Fear is like this: at least once a year, for every year of her short life, Josie has accidentally sat on an ant pile, the little biting kind that leave mean, hard red bites that swell and stiffen and form to a hard white pustule at the end. They burn more than itch. She's had them on her feet, her legs, her hands, her arms. And because they hurt for several days, she remembers.
It's spring in Georgia, everything is waking up. The daffodils are almost through with their job of heralding the season change. Trees are blushing white, pink, and purple, there's more green everyday. The world feels like it's holding it's breath for just one more moment until all the good, green living things will burst forth.
Unfortunately for my daughter, this also means that the ants are back. She saw one yesterday, a big lumbering carpenter ant in our bathroom, looking for water. She screamed and ran to her bed, terrified. She put shoes on her hands and feet and refused to come out until the ant was gone. "I am never goin' outside again; the ants are back," she vowed, giant tears dripping off her chin.
In the following minutes, she trembled at the sight of a black fuzz on the carpet, at a small black lego in the corner, at dust bunny under her bed. Nothing I did could console her.
Fear is like a schoolyard bully. It will tease you, glare at you, steal your lunch money until you stand your ground.
So I picked my daughter up and told her, "I know you're scared, but you're going to kill the ant."
She shrieked and clawed at me and tried to get away but I held her fast--gently but firmly. She hovered over the poor, clumsy carpenter ant, writhing in fear.
I had to shout at the top of my voice to be heard over her: "it can't hurt you. It's not the kind that bite. Kill it. Kill the ant. I won't let you be afraid of it. KILL IT. KILL THE ANT. KILL IT. KILL IT. KILL. IT."

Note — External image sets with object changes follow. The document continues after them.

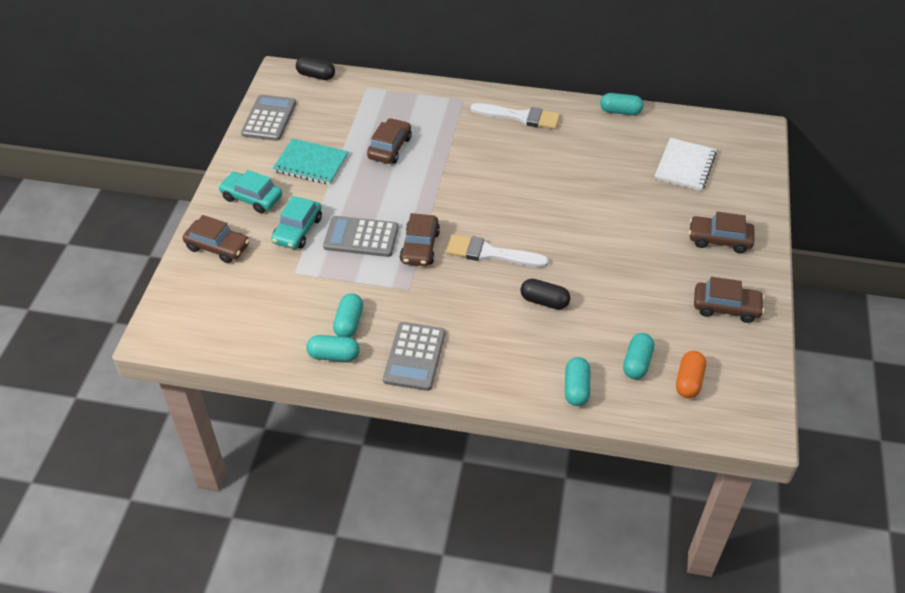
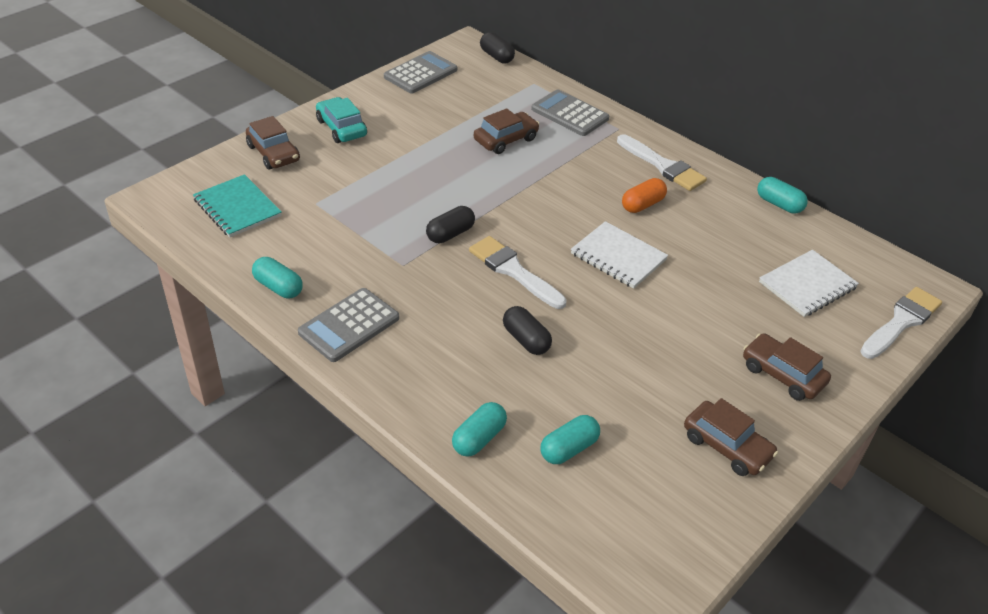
camera: 30 degrees right, 5 degrees down
turquoise car [271,196,322,249] -> none
turquoise notebook [273,138,349,185] -> turquoise notebook moved to [193,174,282,237]
grey calculator [323,216,399,257] -> grey calculator moved to [531,89,609,136]
turquoise capsule [333,293,363,337] -> none
brown car [400,213,440,266] -> black capsule [426,206,475,243]
orange capsule [676,351,706,398] -> orange capsule moved to [622,178,667,213]
none -> white notebook [571,221,668,289]
none -> white brush [860,287,942,359]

This went on for a while, 10 minutes, Caleb came home with pizza for dinner, he let it get cold while he and the boys huddled in the family room, listening to us. Finally, Josie stomped hard and fast and smushed it. Then she melted into me, she thought she was done. I told her to pick it up and throw it away. She balked, so I made her sit there and stare at it until she was ready to throw it away. She howled, but her heart wasn't in it. She was no longer terrified, she was simply unsure of her own resolve.

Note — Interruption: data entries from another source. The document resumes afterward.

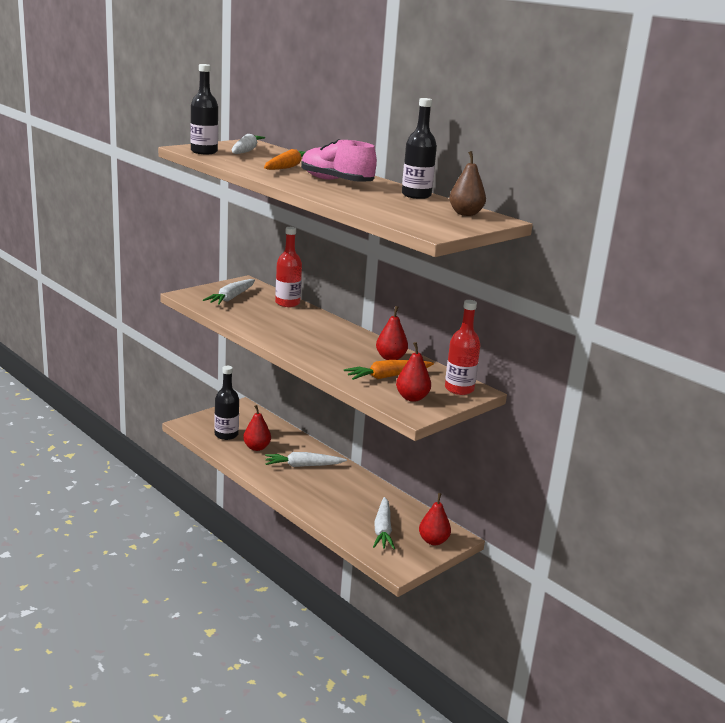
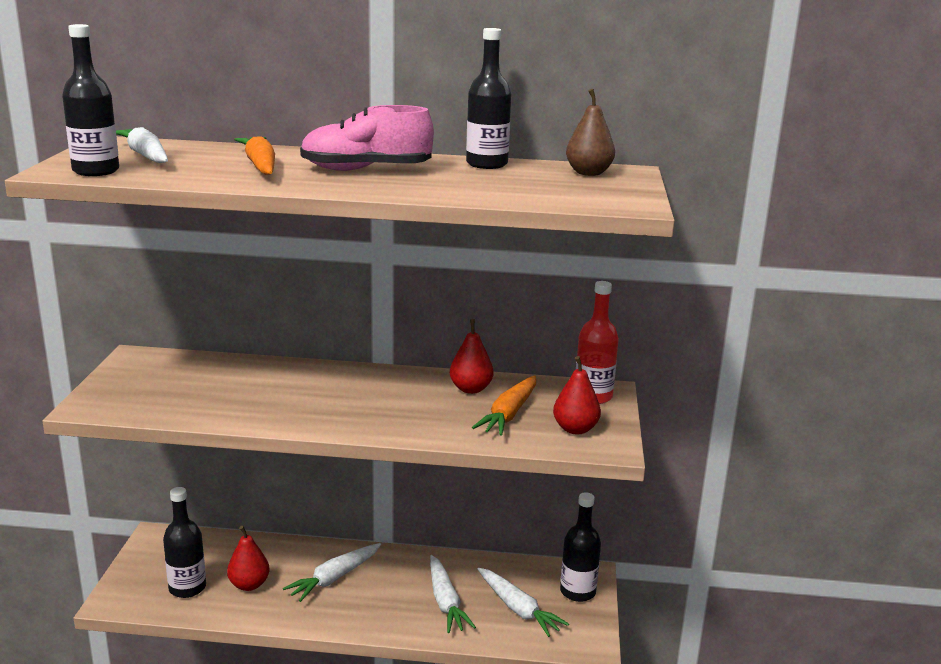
camera: 40 degrees left, 0 degrees up
white carrot [203,279,255,305] -> white carrot moved to [430,555,476,633]
red bottle [275,227,302,307] -> none
red pear [419,493,451,545] -> black bottle [560,492,601,602]

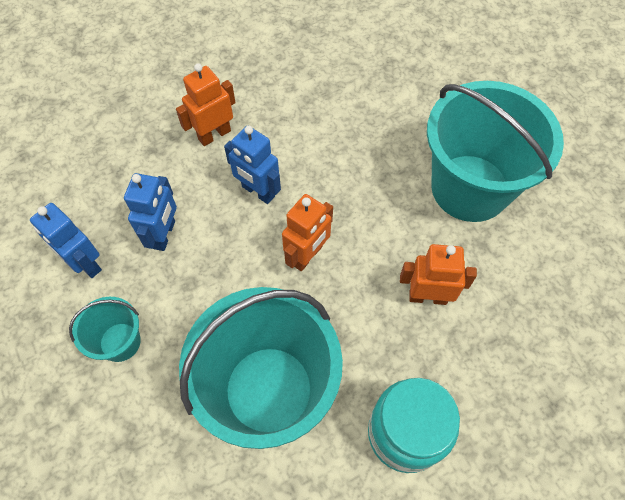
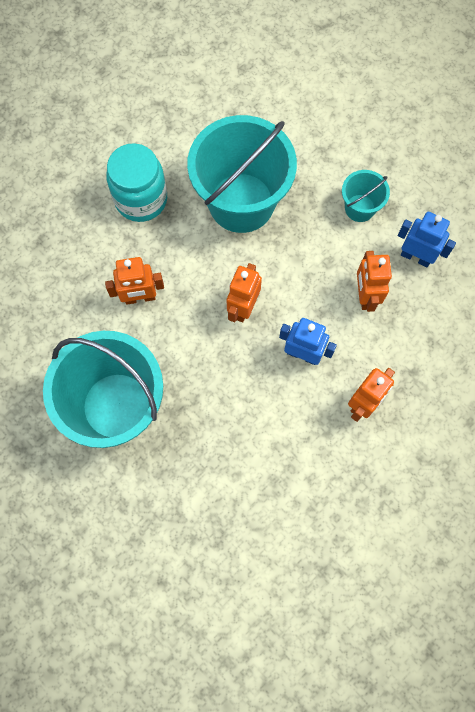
camera: 165 degrees right, 10 degrees up
blue robot [124,173,177,251] -> orange robot [357,251,392,312]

Sometimes at night, I wake up in a sweaty panic for no good reason. There are a hundred fears and anxieties that know better than to show themselves in the daylight; They know what they are, whisps, small nothings, just uncanny shadows made by a curtain waving in the dark. But at night, they seem monstrously large, looming, and unassailable. I pray really loudly then. I scream and writhe inside, trying to cast these ant-demons out. I'm so loud I can't hear God shouting at me: KILL IT. KILL THE ANT. KILL. IT. KILL IT. THROW IT OUT.
After a few moments, Jo got bored, she got a tissue, squashed the ant one more time, just to be sure, and tossed it in the trashcan with forced nonchalance. She took off her shoes, walked out to her father, and calmly informed him, "I'm a brave, strong girl. I killed the ant. I. KILLED. IT."

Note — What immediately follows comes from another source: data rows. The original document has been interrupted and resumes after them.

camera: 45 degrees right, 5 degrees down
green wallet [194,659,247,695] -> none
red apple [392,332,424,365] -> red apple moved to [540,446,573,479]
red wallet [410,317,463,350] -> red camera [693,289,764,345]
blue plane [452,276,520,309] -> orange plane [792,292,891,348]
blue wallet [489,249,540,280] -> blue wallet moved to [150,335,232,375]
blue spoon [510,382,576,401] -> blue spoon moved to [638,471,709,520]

Caleb said simply, "Yeah, I heard."
Seasons in life change all the time, with each new growth and push forward, there are hundreds of ants that wake up. There's only one thing to do with fear--face it. Kill the ones that can be killed, kill them and toss them. For the ones that can't, hold your ground. You can only serve one master: fear or love. Choose love and proceed on and out toward the sunlight and daffodils and swingset and your best friend who lives next door and is just waiting for you to come out and play.
It's okay if it gets loud for a while when you get down to do your dirty work, it's okay if you cry, it's okay if it takes a while, just get it done--be a brave, strong girl and kill it, because everything else is waking up, after the fear comes the freedom, you don't want to miss the wonder.